*Directions*. Extract every line of text from the records below and reproduce each one word for word, in its original order.

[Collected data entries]
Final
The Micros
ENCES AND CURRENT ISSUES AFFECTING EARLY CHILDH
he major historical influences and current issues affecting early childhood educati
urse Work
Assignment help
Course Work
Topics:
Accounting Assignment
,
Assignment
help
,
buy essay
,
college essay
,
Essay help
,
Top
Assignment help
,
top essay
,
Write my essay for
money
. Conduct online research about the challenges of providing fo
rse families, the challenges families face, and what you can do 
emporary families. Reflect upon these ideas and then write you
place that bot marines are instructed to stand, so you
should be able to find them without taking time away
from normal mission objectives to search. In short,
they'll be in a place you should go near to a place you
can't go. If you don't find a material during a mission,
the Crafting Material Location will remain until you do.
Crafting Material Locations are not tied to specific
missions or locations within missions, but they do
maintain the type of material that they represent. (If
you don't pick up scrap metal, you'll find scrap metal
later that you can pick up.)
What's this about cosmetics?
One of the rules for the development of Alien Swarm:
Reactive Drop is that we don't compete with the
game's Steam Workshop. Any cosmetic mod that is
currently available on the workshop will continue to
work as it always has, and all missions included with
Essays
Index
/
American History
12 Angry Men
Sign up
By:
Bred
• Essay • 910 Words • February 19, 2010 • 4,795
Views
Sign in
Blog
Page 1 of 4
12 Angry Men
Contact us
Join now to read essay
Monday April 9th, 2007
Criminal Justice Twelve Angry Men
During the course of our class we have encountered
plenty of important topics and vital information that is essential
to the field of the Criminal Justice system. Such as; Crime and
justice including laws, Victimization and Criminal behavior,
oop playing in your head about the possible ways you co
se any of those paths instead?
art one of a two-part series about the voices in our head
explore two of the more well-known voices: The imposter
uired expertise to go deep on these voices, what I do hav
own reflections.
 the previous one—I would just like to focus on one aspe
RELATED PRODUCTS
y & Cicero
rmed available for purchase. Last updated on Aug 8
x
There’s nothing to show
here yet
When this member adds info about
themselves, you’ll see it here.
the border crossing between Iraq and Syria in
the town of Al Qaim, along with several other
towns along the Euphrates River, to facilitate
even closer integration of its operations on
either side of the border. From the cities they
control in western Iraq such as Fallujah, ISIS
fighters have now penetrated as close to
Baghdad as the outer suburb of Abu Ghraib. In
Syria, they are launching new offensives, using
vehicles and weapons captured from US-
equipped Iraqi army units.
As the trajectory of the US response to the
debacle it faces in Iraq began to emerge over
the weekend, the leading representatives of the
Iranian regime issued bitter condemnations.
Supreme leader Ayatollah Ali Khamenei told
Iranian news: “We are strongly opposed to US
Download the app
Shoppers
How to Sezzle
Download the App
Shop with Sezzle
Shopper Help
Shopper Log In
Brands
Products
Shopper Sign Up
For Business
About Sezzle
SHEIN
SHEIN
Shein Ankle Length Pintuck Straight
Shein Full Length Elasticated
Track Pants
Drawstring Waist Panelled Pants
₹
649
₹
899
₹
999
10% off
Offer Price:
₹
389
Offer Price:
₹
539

*Response*.
Final
The Micros
ENCES AND CURRENT ISSUES AFFECTING EARLY CHILDH
he major historical influences and current issues affecting early childhood educati
urse Work
Assignment help
Course Work
Topics:
Accounting Assignment
,
Assignment
help
,
buy essay
,
college essay
,
Essay help
,
Top
Assignment help
,
top essay
,
Write my essay for
money
. Conduct online research about the challenges of providing fo
rse families, the challenges families face, and what you can do 
emporary families. Reflect upon these ideas and then write you
place that bot marines are instructed to stand, so you
should be able to find them without taking time away
from normal mission objectives to search. In short,
they'll be in a place you should go near to a place you
can't go. If you don't find a material during a mission,
the Crafting Material Location will remain until you do.
Crafting Material Locations are not tied to specific
missions or locations within missions, but they do
maintain the type of material that they represent. (If
you don't pick up scrap metal, you'll find scrap metal
later that you can pick up.)
What's this about cosmetics?
One of the rules for the development of Alien Swarm:
Reactive Drop is that we don't compete with the
game's Steam Workshop. Any cosmetic mod that is
currently available on the workshop will continue to
work as it always has, and all missions included with
Essays
Index
/
American History
12 Angry Men
Sign up
By:
Bred
• Essay • 910 Words • February 19, 2010 • 4,795
Views
Sign in
Blog
Page 1 of 4
12 Angry Men
Contact us
Join now to read essay
Monday April 9th, 2007
Criminal Justice Twelve Angry Men
During the course of our class we have encountered
plenty of important topics and vital information that is essential
to the field of the Criminal Justice system. Such as; Crime and
justice including laws, Victimization and Criminal behavior,
oop playing in your head about the possible ways you co
se any of those paths instead?
art one of a two-part series about the voices in our head
explore two of the more well-known voices: The imposter
uired expertise to go deep on these voices, what I do hav
own reflections.
 the previous one—I would just like to focus on one aspe
RELATED PRODUCTS
y & Cicero
rmed available for purchase. Last updated on Aug 8
x
There’s nothing to show
here yet
When this member adds info about
themselves, you’ll see it here.
the border crossing between Iraq and Syria in
the town of Al Qaim, along with several other
towns along the Euphrates River, to facilitate
even closer integration of its operations on
either side of the border. From the cities they
control in western Iraq such as Fallujah, ISIS
fighters have now penetrated as close to
Baghdad as the outer suburb of Abu Ghraib. In
Syria, they are launching new offensives, using
vehicles and weapons captured from US-
equipped Iraqi army units.
As the trajectory of the US response to the
debacle it faces in Iraq began to emerge over
the weekend, the leading representatives of the
Iranian regime issued bitter condemnations.
Supreme leader Ayatollah Ali Khamenei told
Iranian news: “We are strongly opposed to US
Download the app
Shoppers
How to Sezzle
Download the App
Shop with Sezzle
Shopper Help
Shopper Log In
Brands
Products
Shopper Sign Up
For Business
About Sezzle
SHEIN
SHEIN
Shein Ankle Length Pintuck Straight
Shein Full Length Elasticated
Track Pants
Drawstring Waist Panelled Pants
₹
649
₹
899
₹
999
10% off
Offer Price:
₹
389
Offer Price:
₹
539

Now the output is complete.